There were three elements and a light. I disconnected each in turn, switching the power on between disconnections until it stopped tripping my fuses.

That's ok as long as the one you disconnected wasn't GREEN/YELLOW in which case... have you made provisions for your family in the event of your death.. or theirs?

I have three heating elements, one at the top, middle and bottom of the oven. There is also a light. Each heating element and the light have a live, neutral and earth connection. One of the four is shorting, causing the RCD to trip. I disconnect all connections from each one in turn. Finally I find that the middle element is causing the problem.

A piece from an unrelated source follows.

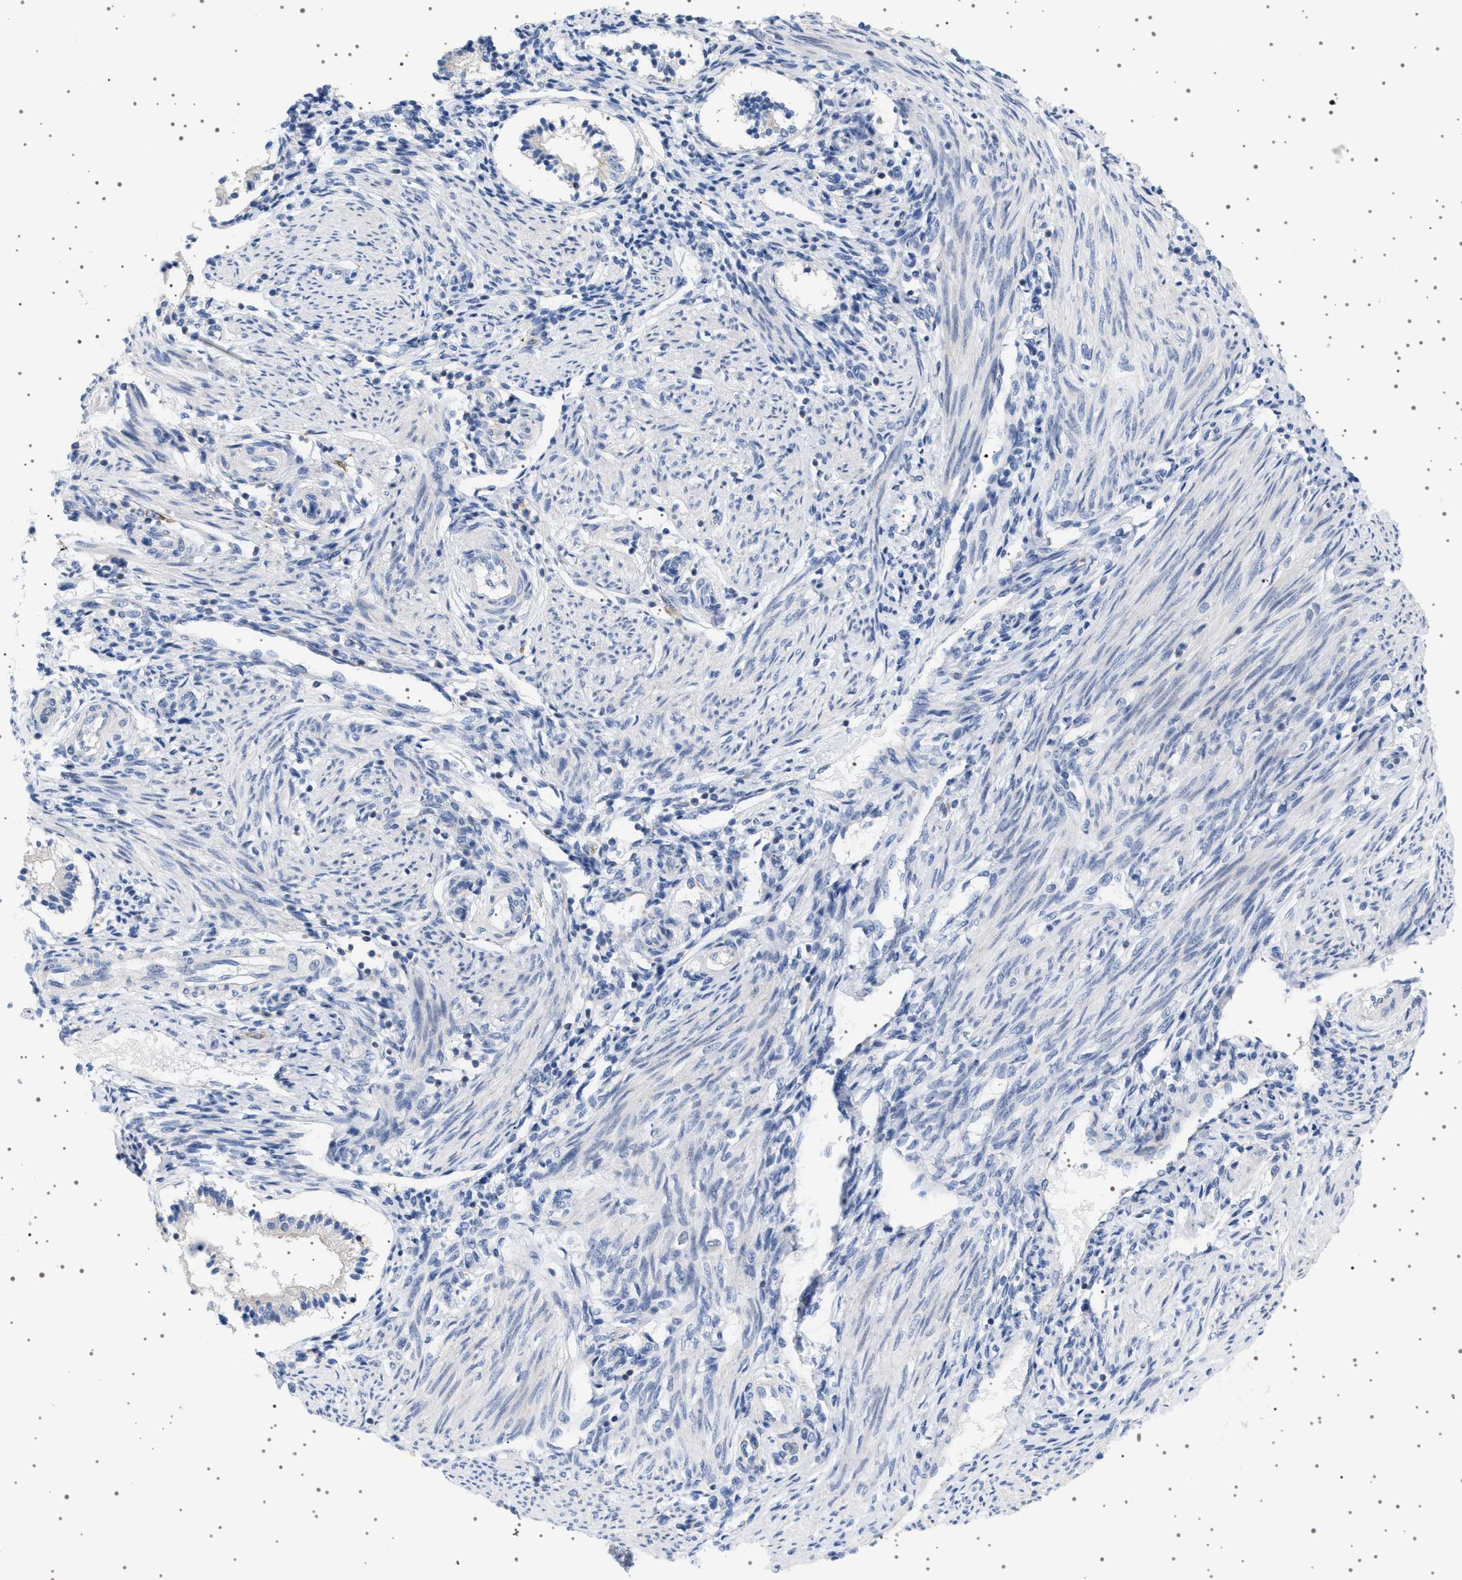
{"staining": {"intensity": "negative", "quantity": "none", "location": "none"}, "tissue": "endometrium", "cell_type": "Cells in endometrial stroma", "image_type": "normal", "snomed": [{"axis": "morphology", "description": "Normal tissue, NOS"}, {"axis": "topography", "description": "Endometrium"}], "caption": "Unremarkable endometrium was stained to show a protein in brown. There is no significant staining in cells in endometrial stroma.", "gene": "ADCY10", "patient": {"sex": "female", "age": 42}}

With all other connections in place, ie live, neutral and earth connections made to the light, top and bottom heating elements - and the middle element disconnected completely including earth connection, I turn on the power and heat the heating elements. The heat drives the moisture away. I turn off the power, allow the oven to cool and reconnect the middle heating element. Finally, I test the oven function on all heating elements. The oven is no longer shorting. I replace the back panel and can use the oven.

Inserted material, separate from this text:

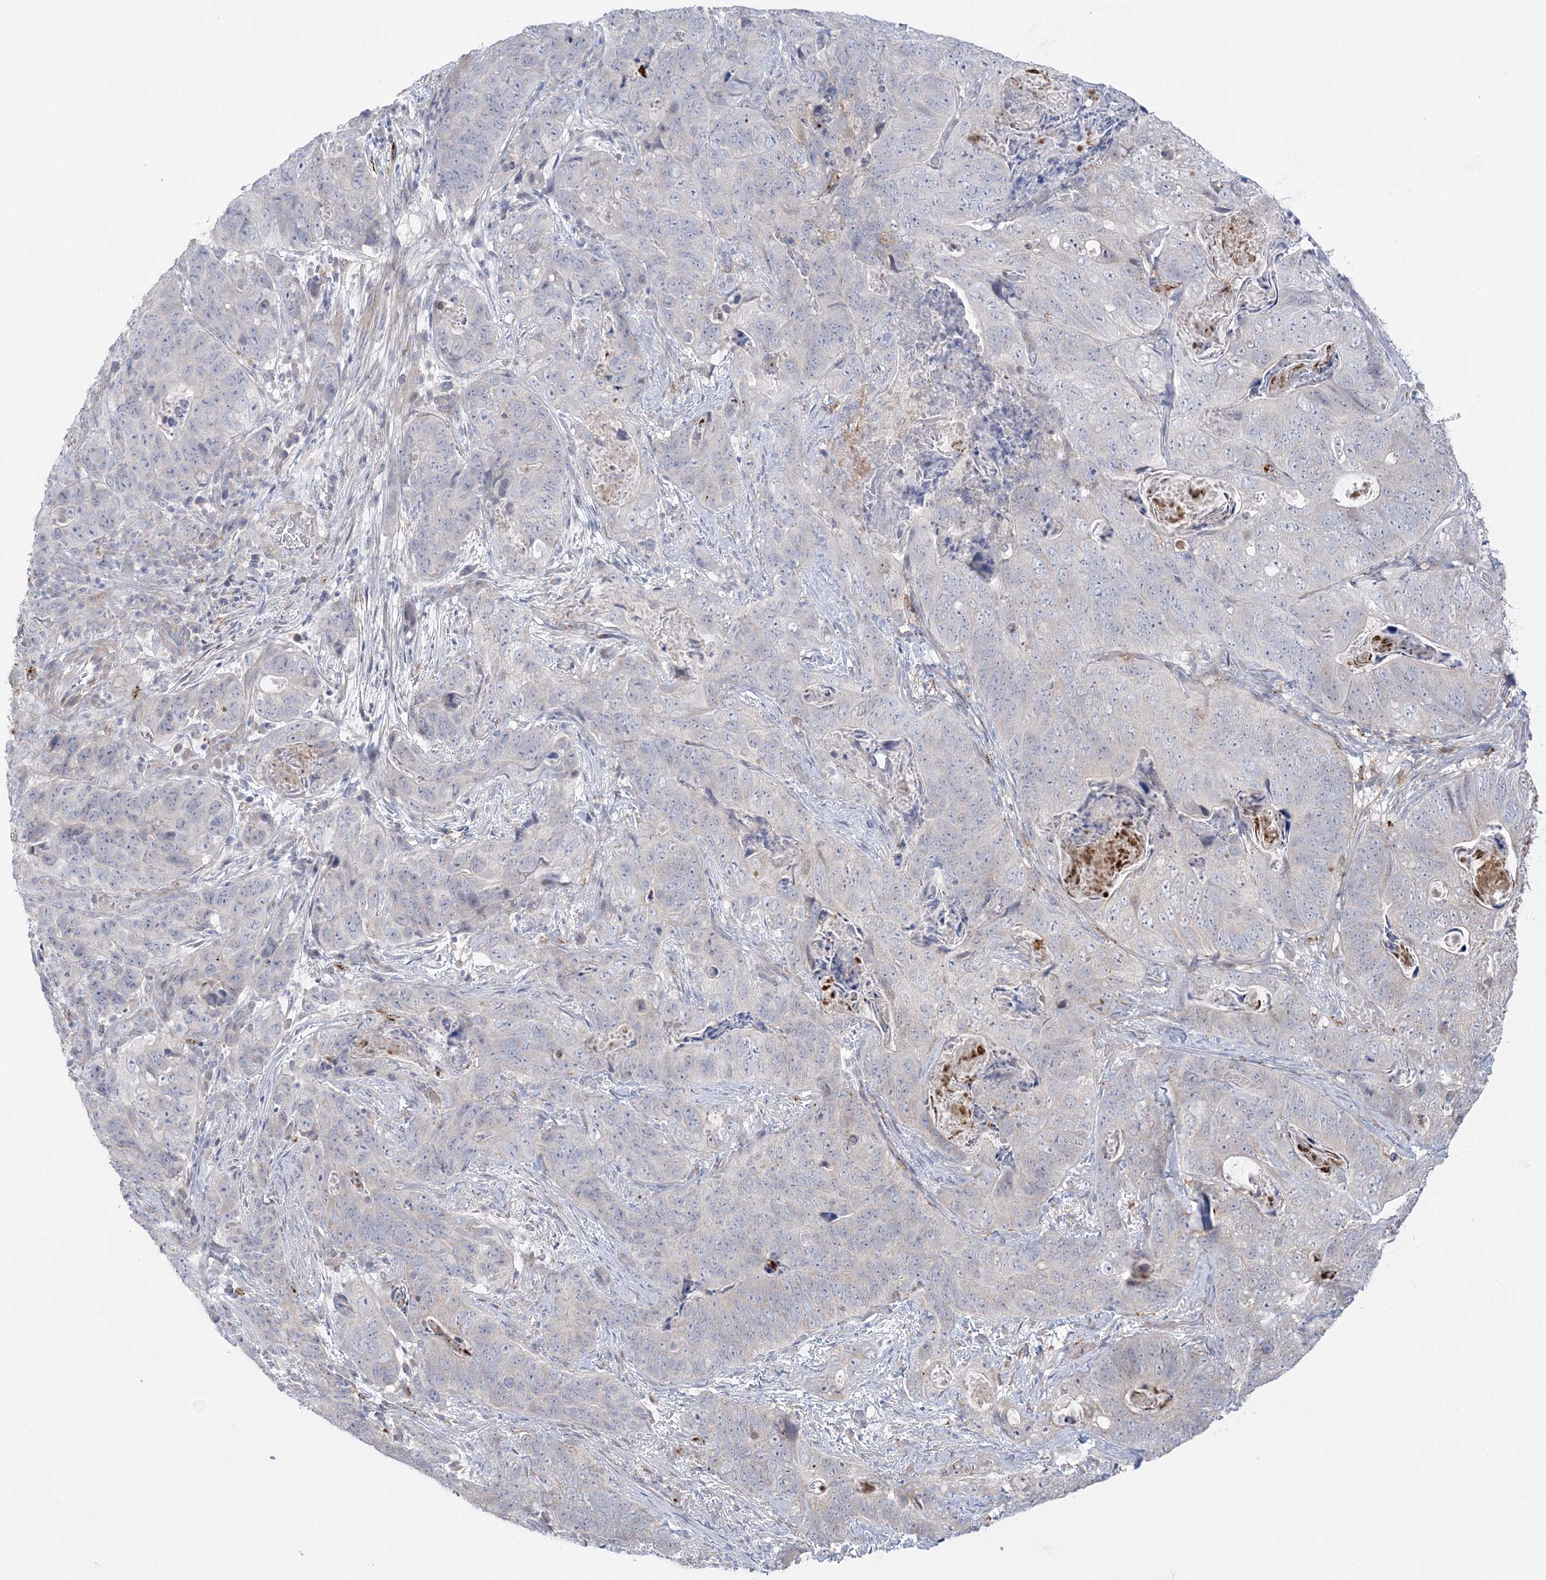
{"staining": {"intensity": "negative", "quantity": "none", "location": "none"}, "tissue": "stomach cancer", "cell_type": "Tumor cells", "image_type": "cancer", "snomed": [{"axis": "morphology", "description": "Normal tissue, NOS"}, {"axis": "morphology", "description": "Adenocarcinoma, NOS"}, {"axis": "topography", "description": "Stomach"}], "caption": "A micrograph of human stomach cancer is negative for staining in tumor cells. (DAB (3,3'-diaminobenzidine) immunohistochemistry visualized using brightfield microscopy, high magnification).", "gene": "HAAO", "patient": {"sex": "female", "age": 89}}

So honestly, what am I missing?
 
I think from what you said (although you did not tell me if my guess was right) that it is not Shorting, but has an earth leakage. This is common on oven elements as they age, leading to nuisance tripping, and for this reason cooker circuits are not usually put on the RCD. Therefore, it is better to have cooker switches without a socket on them, since sockets should be RCD protected.

If you really are getting a short-circuit, this indicates a severe fault, perhaps the element is damaged.
 
JohnD - Yes it was an earth leakage rather than a short. Seems short is a common misuse for all electrical malfunctions. My mistake.